当回眸静观中国历史时,林非先生从已过风烟中寻找着那些应当仰视的灵魂,与他们发出生命的合鸣。每当想起司马迁,他总不能平静。在旷野、在闹市,他都会穿越时间隧道,和这位勇敢的思想者对话,时时被那种在专制重压下,始终保持秉笔直书的品格和勇气的精神所引领(《询问司马迁》)。而对于荆轲,则赞叹他大义凛然、从容就死的壮举,对他那种决绝、壮烈和高旷的精神心向往之(《浩气长存》)。在《秦桧的铁像和文征明的词》中,作者拨开秦桧是杀害岳飞的凶手的表象,笔锋直指站在秦桧幕后的南宋高宗赵构,并且极其沉痛地看到,在“长期形成的整个奴性崇拜的气氛”里,历史的真相往往被掩藏。这似乎是在一支听熟了的曲子上突然出现了一个新的声音,令我们警醒。
当代生活是一条湍急的河,是多种声音形成的复调的乐章。许多人来不及思索便被懵懵懂懂地裹挟进去。权力,金钱,奢华的生活……种种诱惑使不少人失却了平静,卷在时尚的大潮中上下翻腾,在热闹喧嚣中,失却了宁静的沉思、闲适的享受和潜心的精神创造。林非先生在斗室里思索着,对现代技术文明把人与土地、与自然的血脉联系隔离开来表示深深的忧虑。更对金钱给人造成的精神腐蚀感到痛心。从《车声隆隆》、《旧金山印象》、《东京之夜》中我们都能看到作者穿越空间,站在人类发展的历程中发出的感叹。

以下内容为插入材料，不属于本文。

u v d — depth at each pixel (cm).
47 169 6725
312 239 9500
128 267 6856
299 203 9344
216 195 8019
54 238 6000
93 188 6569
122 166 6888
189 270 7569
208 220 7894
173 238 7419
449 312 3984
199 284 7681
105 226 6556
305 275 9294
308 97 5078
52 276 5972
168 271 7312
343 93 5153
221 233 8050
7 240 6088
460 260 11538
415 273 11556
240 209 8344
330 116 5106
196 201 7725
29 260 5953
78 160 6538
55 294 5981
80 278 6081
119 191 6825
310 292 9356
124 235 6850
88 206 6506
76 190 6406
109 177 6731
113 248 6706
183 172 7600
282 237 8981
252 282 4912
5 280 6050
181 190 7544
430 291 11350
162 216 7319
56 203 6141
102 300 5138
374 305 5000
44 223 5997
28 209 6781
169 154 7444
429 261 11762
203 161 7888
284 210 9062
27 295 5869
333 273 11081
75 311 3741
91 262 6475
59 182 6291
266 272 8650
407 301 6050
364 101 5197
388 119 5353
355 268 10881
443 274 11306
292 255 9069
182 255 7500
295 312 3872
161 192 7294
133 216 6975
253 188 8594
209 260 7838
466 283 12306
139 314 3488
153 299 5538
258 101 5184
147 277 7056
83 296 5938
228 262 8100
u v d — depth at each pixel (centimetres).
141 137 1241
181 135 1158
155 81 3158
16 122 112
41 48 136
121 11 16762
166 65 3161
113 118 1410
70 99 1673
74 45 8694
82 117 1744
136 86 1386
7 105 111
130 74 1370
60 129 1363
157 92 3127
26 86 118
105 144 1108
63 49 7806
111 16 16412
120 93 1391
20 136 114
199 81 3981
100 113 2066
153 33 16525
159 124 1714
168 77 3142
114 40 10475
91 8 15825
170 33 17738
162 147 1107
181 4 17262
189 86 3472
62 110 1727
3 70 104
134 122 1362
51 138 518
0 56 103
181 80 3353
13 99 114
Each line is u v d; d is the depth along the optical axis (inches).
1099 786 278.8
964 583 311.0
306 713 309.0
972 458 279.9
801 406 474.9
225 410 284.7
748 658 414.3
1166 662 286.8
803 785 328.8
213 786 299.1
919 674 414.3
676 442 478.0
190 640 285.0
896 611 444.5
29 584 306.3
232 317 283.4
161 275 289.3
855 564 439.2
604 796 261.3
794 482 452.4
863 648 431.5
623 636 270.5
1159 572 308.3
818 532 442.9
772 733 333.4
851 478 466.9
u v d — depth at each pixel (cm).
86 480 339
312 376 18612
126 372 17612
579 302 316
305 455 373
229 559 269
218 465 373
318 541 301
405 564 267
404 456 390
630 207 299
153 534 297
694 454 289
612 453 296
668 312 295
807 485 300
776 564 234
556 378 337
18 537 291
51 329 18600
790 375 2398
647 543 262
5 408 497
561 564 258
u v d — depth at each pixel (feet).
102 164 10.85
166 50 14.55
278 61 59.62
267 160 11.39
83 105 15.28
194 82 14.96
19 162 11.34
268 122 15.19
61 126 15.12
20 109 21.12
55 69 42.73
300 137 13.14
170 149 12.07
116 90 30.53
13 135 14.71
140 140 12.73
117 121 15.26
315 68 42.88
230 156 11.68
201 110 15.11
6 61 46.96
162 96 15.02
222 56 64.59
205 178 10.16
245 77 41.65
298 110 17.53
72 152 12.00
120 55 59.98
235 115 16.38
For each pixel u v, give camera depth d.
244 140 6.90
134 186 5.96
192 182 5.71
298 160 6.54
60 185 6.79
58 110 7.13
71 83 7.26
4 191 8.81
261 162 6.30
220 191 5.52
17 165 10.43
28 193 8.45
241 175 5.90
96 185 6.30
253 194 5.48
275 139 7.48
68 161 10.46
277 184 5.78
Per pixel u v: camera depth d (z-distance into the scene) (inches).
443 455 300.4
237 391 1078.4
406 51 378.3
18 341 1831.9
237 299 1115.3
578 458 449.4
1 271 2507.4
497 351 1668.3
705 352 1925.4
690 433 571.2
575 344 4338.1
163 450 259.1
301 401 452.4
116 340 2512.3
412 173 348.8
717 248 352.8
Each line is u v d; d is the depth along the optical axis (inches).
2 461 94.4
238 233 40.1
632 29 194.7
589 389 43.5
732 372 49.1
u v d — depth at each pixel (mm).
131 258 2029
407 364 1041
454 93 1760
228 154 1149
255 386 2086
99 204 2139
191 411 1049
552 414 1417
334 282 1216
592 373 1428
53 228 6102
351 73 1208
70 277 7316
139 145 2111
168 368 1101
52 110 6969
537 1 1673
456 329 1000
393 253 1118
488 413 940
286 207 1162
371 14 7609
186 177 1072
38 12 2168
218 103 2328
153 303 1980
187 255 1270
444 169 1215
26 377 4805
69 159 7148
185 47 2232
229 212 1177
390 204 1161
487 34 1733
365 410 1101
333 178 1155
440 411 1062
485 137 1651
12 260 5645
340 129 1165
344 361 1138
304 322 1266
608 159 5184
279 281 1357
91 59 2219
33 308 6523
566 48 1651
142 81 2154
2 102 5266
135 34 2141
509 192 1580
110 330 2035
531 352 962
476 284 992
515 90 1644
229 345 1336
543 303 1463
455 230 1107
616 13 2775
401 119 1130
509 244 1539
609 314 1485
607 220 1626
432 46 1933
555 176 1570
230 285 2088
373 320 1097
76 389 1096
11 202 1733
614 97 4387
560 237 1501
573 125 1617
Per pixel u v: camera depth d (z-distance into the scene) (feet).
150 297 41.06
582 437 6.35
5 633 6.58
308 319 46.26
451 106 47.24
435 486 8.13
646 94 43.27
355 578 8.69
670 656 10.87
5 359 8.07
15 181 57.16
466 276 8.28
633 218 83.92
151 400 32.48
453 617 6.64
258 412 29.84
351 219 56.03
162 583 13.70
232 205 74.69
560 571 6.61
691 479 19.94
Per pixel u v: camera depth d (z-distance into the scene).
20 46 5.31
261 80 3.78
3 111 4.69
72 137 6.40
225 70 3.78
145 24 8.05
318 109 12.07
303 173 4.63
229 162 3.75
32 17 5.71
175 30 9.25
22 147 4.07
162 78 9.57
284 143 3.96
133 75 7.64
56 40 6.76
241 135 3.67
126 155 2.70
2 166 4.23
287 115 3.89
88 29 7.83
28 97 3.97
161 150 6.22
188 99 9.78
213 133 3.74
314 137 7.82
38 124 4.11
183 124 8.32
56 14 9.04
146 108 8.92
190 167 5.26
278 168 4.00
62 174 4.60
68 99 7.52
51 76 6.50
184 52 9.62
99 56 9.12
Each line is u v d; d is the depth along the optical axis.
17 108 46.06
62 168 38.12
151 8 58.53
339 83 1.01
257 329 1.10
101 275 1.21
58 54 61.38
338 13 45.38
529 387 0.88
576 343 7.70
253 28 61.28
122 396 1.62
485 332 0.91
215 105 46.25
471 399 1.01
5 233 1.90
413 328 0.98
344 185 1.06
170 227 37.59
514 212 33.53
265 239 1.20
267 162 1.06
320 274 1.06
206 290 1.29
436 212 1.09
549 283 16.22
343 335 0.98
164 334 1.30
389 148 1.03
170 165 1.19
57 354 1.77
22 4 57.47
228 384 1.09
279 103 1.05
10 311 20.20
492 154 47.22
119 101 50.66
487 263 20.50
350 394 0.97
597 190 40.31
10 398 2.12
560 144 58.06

林非相信世事尘埃不应当包裹起那颗原本单纯的心,种种俗欲只能使生命忙乱地飘浮在半空中。只有用智慧渗透人生,执著地守着本真的生活,率性而为,珍爱生命,珍视每一个人的生存权力,以享受生命为乐事,才能永远唱一支属于自己的歌。于是,我们从他那看似清寂的日子里,从他的作品中分明听到了和谐、静谧而又充满生机的生命之歌。